Die Handelskammer beider Basel (im Bild Präsidentin Elisabeth Schneider-Schneiter und Direktor Martin Dätwyler) fordert tiefere Steuern für gut Verdienende. In Basel sei die Steuerbelastung heute auch im Vergleich zur deutschen und französischen Nachbarschaft hoch.

Kenneth Nars

Tiefere Steuern für gut Verdienende: Diese Forderung der Handelskammer beider Basel birgt in der Stadt einigen Zündstoff. Der Stadtkanton sei heute steuerlich in gewissen Bereichen unattraktiv, sagte an der Jahresmedienkonferenz der Handelskammer deren Direktor Martin Dätwyler. So liegt Basel-Stadt bei Einkommen für natürliche Personen zwischen 100'000 und 500'000 Franken über dem schweizerischen Mittel, dasselbe gilt für Vermögen über zwei Millionen Franken.
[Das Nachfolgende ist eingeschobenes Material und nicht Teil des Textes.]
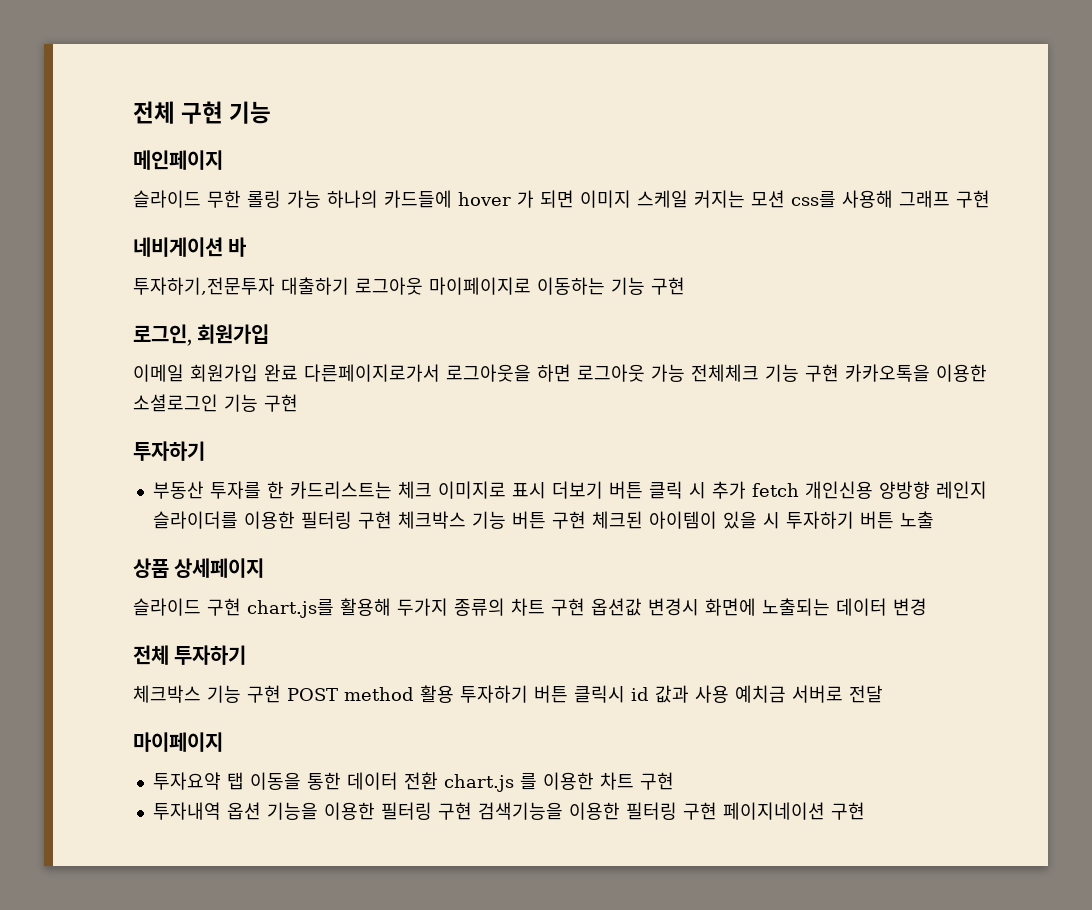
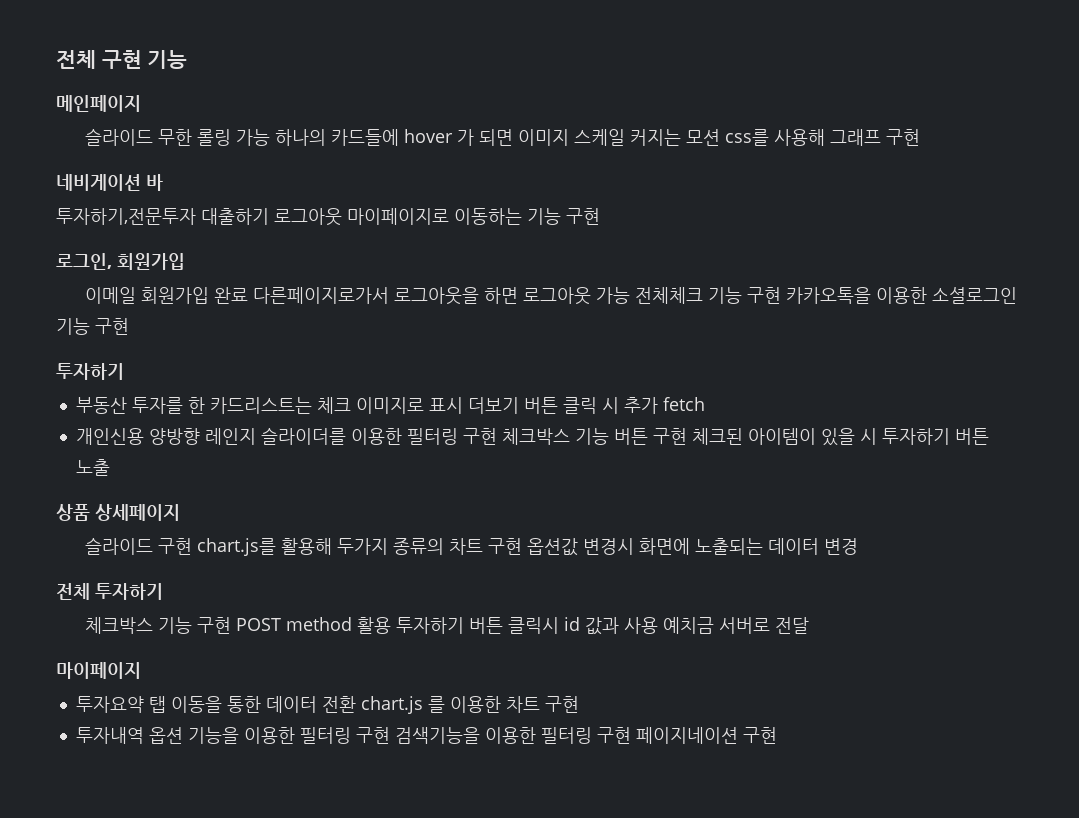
(799, 490) none -> (705, 404) //

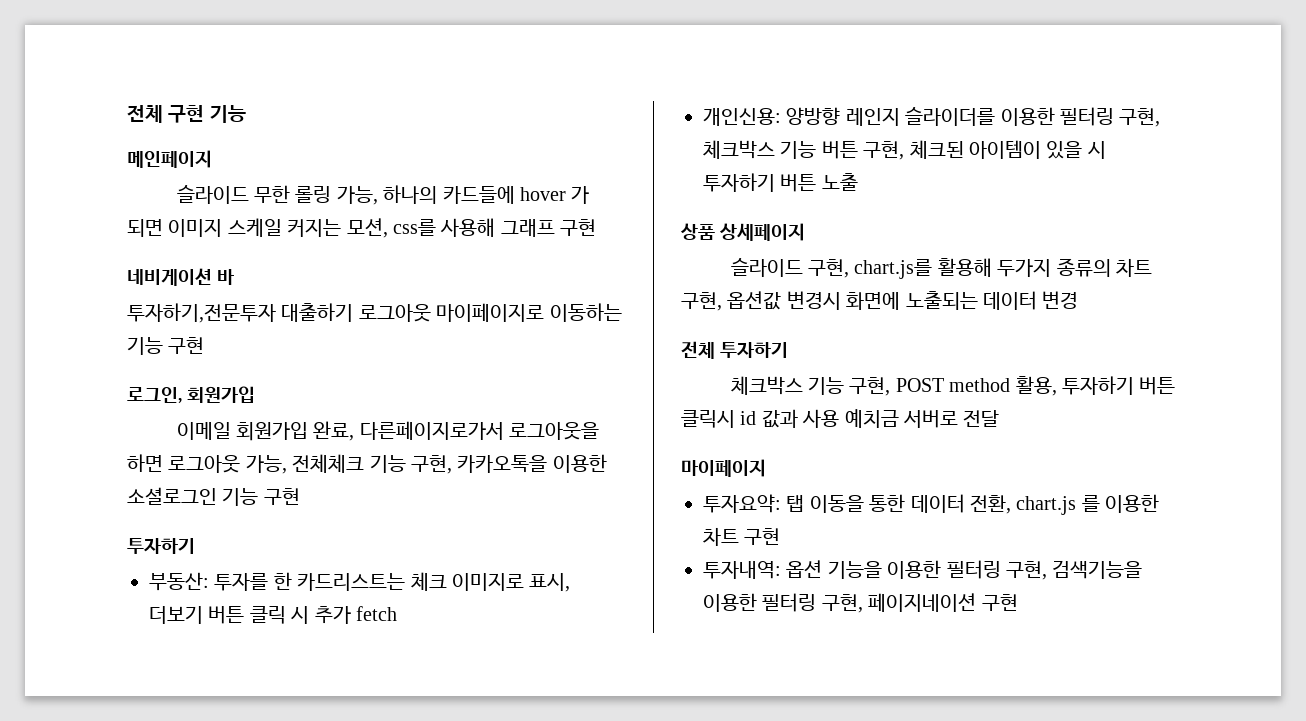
[236,129,271,146] 가능 -> [336,186,378,205] 가능,
[686,129,721,146] 모션 -> [346,218,388,238] 모션,
[214,287,249,304] 완료 -> [313,421,355,441] 완료,
[596,287,631,304] 가능 -> [245,455,287,474] 가능,
[747,287,782,304] 구현 -> [411,455,452,474] 구현,
[75,397,127,414] 부동산 -> [149,572,209,591] 부동산:
[428,397,463,414] 표시 -> [529,573,571,592] 표시,
[75,428,144,445] 개인신용 -> [703,108,781,126] 개인신용:
[462,428,497,445] 구현 -> [1119,108,1161,127] 구현,
[652,428,687,445] 구현 -> [863,141,905,160] 구현,
[158,538,193,555] 구현 -> [807,259,849,278] 구현,
[488,538,523,555] 구현 -> [681,292,722,311] 구현,
[197,617,232,634] 구현 -> [849,377,891,396] 구현,
[357,617,392,634] 활용 -> [1015,376,1057,396] 활용,
[75,696,144,713] 투자요약 -> [703,494,781,513] 투자요약:
[321,696,356,713] 전환 -> [970,495,1011,514] 전환,
[75,727,144,744] 투자내역 -> [703,561,781,579] 투자내역:
[355,727,390,744] 구현 -> [1006,561,1047,580] 구현,
[596,727,631,744] 구현 -> [821,594,863,613] 구현,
Topverdiener-Steuer finanziell für den Kanton nicht notwendig

Das ist zumindest zum Teil allerdings von einer Mehrheit im Stadtkanton so gewollt: Im Mai 2019 hiess die Stimmbevölkerung mit einem Ja-Anteil von 52,7 Prozent die Topverdiener-Initiative gut. Demnach werden in Basel neu Jahreseinkommen ab 200'000 Franken mit 28 Prozent besteuert, ab 300'000 Franken steigt der Satz auf 29 Prozent. Für Ehepaare gilt der doppelte Grenzbetrag. Damit habe sich die Steuersituation in Basel verschlechtert, kommentiert Dätwyler. «Sie ist aus rein politischen Gründen erfolgt, nicht aus finanzieller Notwendigkeit.» Der Stadtkanton steht finanziell solide da, zudem dürften die erwarteten Mehrerträge (vor der Abstimmung war von 15 bis 20 Millionen Franken pro Jahr die Rede) nicht entscheidend einschenken. Da die Steuererhöhung erst 2020 eingeführt wurde, ist es für eine detaillierte Beurteilung noch zu früh.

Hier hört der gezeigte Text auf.